Das Osttreffen war ein voller Erfolg. Schon während der Veranstaltung wurde von vielen Seiten eine Wiederholung angeregt und erste Zusagen erteilt. Das Treffen zeigt: Der Bedarf an Austausch, Vernetzung und gemeinsamer Strategie ist groß und Synergien sollten genutzt werden.

Klar ist auch, dass die Bundes- und Landespolitik gefragt ist, hier in den aktiven Dialog und die Zusammenarbeit mit den Anwaltvereinen, den Rechtsanwaltskammern, vor allem aber auch den Studierenden und Referendar:innen zu gehen und die Ausbildungsbedingungen zu verbessern.

„Nur gemeinsam lassen sich die Herausforderungen der Zukunft angehen“

Doch auch wir selbst sind gefragt. Vor allem, wenn es um Vernetzung und Austausch vor Ort geht. Nur gemeinsam lassen sich die Herausforderungen der Zukunft angehen. Es werden in den neuen Bundesländern dringend weitere Regionalbeauftragte benötigt, die das FORUM Junge Anwaltschaft vertreten, um jungen Kolleg:innen dort eine Anlaufstelle zu bieten und den Austausch zu fördern, aber auch, um eine Verbindung zu den örtlichen Anwaltvereinen und älteren Kolleg:innen herzustellen. Nur gemeinsam können wir etwas bewirken.

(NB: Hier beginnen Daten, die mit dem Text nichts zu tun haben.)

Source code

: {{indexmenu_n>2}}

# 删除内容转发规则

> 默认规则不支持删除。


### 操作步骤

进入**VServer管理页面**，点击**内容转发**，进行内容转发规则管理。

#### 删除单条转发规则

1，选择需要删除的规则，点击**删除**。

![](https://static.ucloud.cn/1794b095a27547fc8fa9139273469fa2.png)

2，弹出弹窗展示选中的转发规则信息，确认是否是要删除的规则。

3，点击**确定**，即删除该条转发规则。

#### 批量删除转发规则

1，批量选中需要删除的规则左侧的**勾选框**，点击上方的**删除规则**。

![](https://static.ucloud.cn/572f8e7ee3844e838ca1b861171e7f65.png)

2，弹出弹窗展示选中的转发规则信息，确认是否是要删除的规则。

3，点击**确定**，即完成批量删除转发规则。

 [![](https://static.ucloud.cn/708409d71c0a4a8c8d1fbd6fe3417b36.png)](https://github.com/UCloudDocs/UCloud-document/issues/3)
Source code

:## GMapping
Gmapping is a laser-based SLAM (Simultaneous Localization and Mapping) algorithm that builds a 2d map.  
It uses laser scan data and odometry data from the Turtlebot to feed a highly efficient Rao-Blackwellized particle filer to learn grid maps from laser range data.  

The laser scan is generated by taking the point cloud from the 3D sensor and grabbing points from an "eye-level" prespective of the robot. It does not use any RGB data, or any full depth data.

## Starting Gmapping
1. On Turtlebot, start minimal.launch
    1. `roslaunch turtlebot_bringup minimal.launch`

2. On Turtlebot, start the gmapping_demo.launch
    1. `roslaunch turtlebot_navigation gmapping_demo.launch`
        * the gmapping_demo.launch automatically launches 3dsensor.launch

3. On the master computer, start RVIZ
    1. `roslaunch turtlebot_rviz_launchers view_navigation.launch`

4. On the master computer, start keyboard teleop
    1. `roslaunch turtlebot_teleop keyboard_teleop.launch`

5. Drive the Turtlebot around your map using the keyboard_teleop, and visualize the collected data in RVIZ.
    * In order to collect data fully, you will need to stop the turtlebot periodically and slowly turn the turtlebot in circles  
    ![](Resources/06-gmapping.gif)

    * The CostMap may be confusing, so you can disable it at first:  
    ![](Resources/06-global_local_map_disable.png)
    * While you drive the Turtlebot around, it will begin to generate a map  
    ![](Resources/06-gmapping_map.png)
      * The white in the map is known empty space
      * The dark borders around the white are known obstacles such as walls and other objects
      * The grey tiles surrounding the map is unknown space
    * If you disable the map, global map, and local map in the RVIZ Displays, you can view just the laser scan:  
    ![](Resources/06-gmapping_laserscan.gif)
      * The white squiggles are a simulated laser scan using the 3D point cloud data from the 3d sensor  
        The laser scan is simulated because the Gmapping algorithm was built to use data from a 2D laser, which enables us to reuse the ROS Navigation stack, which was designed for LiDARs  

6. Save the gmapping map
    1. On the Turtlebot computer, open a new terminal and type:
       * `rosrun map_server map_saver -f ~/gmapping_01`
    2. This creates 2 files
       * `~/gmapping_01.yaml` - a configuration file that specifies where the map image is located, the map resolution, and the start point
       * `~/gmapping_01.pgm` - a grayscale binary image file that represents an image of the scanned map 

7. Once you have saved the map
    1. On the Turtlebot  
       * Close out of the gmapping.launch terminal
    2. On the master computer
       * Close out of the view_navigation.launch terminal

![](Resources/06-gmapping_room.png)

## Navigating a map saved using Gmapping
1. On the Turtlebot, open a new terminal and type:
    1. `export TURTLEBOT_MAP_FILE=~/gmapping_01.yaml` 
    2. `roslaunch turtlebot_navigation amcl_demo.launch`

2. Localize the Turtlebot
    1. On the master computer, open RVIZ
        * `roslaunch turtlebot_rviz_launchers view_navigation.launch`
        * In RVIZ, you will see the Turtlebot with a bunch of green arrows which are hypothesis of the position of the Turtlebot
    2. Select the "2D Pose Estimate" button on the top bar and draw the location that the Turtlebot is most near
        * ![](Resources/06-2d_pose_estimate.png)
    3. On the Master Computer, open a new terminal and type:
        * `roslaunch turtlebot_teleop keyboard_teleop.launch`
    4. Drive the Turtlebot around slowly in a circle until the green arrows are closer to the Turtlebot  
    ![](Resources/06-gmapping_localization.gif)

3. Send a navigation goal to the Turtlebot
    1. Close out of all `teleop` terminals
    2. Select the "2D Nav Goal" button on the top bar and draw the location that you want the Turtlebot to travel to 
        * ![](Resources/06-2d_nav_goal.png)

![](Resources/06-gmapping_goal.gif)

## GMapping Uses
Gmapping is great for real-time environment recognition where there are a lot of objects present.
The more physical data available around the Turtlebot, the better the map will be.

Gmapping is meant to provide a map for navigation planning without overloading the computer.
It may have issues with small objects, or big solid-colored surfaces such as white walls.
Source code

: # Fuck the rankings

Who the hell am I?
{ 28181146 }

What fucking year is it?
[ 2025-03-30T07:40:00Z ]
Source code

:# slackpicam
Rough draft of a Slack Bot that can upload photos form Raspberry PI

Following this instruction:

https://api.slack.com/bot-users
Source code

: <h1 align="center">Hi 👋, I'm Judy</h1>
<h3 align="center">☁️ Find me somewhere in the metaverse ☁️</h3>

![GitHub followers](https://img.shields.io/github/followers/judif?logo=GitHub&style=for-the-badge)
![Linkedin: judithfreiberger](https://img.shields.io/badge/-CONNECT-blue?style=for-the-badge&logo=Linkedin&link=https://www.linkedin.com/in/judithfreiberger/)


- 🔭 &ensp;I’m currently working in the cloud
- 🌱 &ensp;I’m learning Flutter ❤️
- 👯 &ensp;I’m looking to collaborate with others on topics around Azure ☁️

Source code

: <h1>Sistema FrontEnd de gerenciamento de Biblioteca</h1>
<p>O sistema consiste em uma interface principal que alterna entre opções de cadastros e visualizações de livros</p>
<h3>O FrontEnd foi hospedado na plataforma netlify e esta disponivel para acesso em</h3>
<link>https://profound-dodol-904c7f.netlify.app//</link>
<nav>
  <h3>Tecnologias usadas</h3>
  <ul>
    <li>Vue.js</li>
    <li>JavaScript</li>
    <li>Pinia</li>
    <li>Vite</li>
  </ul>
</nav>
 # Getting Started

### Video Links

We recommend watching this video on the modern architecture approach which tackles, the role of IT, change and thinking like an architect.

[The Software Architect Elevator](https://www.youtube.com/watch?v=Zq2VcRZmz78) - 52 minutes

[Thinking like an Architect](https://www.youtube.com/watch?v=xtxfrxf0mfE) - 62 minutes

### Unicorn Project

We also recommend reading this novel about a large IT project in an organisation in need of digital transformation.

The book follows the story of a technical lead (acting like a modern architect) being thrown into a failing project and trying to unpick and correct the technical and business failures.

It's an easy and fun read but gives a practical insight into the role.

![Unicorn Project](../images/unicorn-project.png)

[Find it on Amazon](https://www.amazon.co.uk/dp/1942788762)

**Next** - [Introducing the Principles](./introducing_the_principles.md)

Für den Fall, dass ein weiteres Osttreffen stattfindet – was sehr zu begrüßen wäre –, richtet sich der Appell auch an Anwaltsvereine, Rechtsanwaltskammern und die Kollegenschaft insgesamt: Die Teilnehmendengruppe in Halle war zwar engagiert und vielfältig, aber mit rund zwanzig Personen noch zu klein, um die ganze Band breite der Herausforderungen abzubilden. In Zukunft sind alle Beteiligten gefordert, zur Teilnahme zu motivieren und selbst teilzunehmen – damit der Austausch wächst und echte Impulse entstehen können.